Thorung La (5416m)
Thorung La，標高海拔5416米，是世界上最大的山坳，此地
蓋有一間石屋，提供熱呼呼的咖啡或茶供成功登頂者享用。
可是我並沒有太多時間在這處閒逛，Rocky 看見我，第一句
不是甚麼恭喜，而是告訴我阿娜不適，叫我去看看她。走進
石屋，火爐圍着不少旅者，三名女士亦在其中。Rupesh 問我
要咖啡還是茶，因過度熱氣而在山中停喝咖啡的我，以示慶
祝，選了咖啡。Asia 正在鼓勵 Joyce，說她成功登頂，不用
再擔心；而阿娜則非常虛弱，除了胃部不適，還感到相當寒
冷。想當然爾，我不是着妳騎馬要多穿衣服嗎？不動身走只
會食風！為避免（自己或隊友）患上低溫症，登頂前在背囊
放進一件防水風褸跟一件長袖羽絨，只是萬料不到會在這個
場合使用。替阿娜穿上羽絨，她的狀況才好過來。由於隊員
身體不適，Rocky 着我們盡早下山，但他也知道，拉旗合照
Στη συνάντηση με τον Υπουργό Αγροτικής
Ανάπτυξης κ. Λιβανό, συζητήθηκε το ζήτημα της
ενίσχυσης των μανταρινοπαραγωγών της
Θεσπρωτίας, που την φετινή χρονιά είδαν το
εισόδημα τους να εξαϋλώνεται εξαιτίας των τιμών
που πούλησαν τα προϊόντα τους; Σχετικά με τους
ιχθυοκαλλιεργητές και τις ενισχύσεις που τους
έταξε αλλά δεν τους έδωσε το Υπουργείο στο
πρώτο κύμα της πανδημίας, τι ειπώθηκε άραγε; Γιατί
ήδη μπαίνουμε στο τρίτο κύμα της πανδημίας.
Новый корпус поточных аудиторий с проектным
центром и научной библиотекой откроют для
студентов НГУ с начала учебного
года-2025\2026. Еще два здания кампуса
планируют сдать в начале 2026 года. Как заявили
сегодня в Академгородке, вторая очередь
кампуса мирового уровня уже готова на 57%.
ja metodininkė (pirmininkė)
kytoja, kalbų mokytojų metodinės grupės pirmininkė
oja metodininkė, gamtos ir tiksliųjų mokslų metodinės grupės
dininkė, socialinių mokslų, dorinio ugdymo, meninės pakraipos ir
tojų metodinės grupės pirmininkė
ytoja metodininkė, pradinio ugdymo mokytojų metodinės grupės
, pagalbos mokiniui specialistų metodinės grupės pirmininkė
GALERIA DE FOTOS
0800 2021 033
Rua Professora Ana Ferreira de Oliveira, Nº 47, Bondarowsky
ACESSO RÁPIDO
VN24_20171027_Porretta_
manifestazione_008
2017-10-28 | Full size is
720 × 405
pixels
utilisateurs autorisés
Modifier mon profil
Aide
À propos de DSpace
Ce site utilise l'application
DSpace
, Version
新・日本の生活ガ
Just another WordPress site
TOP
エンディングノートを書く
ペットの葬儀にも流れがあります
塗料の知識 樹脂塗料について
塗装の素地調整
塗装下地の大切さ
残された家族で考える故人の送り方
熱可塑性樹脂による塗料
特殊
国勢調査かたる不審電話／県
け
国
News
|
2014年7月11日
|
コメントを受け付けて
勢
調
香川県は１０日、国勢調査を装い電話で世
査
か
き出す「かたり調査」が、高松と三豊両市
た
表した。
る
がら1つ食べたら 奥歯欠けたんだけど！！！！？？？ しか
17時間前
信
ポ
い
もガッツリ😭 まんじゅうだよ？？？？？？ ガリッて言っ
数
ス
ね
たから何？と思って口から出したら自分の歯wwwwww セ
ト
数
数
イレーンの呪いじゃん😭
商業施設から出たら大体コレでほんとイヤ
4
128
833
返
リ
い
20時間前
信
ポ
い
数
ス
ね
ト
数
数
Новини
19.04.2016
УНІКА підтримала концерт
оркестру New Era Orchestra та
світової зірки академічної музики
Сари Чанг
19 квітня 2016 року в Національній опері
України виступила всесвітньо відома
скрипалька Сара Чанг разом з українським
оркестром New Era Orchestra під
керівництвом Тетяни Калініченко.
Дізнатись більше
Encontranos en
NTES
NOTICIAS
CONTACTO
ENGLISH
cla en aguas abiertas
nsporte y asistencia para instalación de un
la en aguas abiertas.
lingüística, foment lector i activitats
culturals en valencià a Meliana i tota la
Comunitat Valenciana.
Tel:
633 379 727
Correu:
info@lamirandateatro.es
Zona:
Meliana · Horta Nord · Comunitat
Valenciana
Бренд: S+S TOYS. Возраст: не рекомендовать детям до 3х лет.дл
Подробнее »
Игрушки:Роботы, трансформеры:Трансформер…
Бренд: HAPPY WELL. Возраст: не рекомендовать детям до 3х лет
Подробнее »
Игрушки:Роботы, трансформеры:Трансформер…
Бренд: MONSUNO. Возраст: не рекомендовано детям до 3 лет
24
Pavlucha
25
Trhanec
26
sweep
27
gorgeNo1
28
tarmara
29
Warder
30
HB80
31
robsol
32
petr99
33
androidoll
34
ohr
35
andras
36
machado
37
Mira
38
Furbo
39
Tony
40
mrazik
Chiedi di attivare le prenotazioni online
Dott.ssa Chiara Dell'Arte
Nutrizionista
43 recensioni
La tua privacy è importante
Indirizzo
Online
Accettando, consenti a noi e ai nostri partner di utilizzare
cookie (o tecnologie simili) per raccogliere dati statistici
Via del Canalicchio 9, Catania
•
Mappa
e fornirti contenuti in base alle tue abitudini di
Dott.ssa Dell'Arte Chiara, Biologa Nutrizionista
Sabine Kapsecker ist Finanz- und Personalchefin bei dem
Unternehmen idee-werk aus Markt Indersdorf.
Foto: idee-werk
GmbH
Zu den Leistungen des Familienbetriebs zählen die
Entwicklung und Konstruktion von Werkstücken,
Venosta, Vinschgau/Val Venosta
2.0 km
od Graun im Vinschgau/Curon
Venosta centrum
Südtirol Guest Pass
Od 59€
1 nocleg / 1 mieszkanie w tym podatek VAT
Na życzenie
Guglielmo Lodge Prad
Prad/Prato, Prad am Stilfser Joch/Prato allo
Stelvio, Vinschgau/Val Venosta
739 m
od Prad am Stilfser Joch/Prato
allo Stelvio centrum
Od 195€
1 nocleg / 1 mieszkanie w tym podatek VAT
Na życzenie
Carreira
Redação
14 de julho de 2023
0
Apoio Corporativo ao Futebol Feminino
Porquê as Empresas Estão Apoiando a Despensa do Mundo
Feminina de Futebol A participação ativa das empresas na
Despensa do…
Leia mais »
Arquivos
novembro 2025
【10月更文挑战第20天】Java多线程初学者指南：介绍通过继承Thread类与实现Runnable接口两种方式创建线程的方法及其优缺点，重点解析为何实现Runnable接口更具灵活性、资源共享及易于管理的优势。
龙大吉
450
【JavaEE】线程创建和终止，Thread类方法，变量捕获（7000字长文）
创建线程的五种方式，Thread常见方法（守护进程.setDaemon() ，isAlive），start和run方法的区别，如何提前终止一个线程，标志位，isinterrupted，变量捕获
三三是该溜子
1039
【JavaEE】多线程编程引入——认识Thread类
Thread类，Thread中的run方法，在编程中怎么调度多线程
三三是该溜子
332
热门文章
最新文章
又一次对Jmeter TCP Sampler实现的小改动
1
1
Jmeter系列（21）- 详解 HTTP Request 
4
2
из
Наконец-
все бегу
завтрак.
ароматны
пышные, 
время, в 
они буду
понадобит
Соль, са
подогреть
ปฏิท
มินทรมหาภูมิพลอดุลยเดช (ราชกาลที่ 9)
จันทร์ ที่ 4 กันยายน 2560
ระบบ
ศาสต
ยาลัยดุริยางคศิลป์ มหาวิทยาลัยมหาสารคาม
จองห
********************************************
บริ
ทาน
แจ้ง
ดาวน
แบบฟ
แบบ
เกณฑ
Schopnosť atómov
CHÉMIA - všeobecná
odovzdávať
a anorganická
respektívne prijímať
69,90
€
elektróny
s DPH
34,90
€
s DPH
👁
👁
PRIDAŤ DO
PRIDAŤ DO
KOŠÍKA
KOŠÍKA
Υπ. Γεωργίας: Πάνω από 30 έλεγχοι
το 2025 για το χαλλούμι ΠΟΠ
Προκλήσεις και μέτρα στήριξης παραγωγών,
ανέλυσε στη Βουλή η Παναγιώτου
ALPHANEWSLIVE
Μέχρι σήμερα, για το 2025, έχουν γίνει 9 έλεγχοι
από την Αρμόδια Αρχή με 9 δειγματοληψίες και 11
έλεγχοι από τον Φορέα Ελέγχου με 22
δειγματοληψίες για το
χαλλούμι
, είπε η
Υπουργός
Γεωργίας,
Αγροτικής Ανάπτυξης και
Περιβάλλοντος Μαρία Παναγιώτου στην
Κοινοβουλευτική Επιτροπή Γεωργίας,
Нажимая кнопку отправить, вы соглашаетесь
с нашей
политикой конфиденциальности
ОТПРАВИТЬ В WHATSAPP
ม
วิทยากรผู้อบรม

----------

• TASK DETAILS: Print the items exactly as they read, from their first line through the line that contains "ήδη μπαίνουμε στο τρίτο κύμα της πανδημίας.", with both of those lines included.

• EXERCISE OUTPUT:
Thorung La (5416m)
Thorung La，標高海拔5416米，是世界上最大的山坳，此地
蓋有一間石屋，提供熱呼呼的咖啡或茶供成功登頂者享用。
可是我並沒有太多時間在這處閒逛，Rocky 看見我，第一句
不是甚麼恭喜，而是告訴我阿娜不適，叫我去看看她。走進
石屋，火爐圍着不少旅者，三名女士亦在其中。Rupesh 問我
要咖啡還是茶，因過度熱氣而在山中停喝咖啡的我，以示慶
祝，選了咖啡。Asia 正在鼓勵 Joyce，說她成功登頂，不用
再擔心；而阿娜則非常虛弱，除了胃部不適，還感到相當寒
冷。想當然爾，我不是着妳騎馬要多穿衣服嗎？不動身走只
會食風！為避免（自己或隊友）患上低溫症，登頂前在背囊
放進一件防水風褸跟一件長袖羽絨，只是萬料不到會在這個
場合使用。替阿娜穿上羽絨，她的狀況才好過來。由於隊員
身體不適，Rocky 着我們盡早下山，但他也知道，拉旗合照
Στη συνάντηση με τον Υπουργό Αγροτικής
Ανάπτυξης κ. Λιβανό, συζητήθηκε το ζήτημα της
ενίσχυσης των μανταρινοπαραγωγών της
Θεσπρωτίας, που την φετινή χρονιά είδαν το
εισόδημα τους να εξαϋλώνεται εξαιτίας των τιμών
που πούλησαν τα προϊόντα τους; Σχετικά με τους
ιχθυοκαλλιεργητές και τις ενισχύσεις που τους
έταξε αλλά δεν τους έδωσε το Υπουργείο στο
πρώτο κύμα της πανδημίας, τι ειπώθηκε άραγε; Γιατί
ήδη μπαίνουμε στο τρίτο κύμα της πανδημίας.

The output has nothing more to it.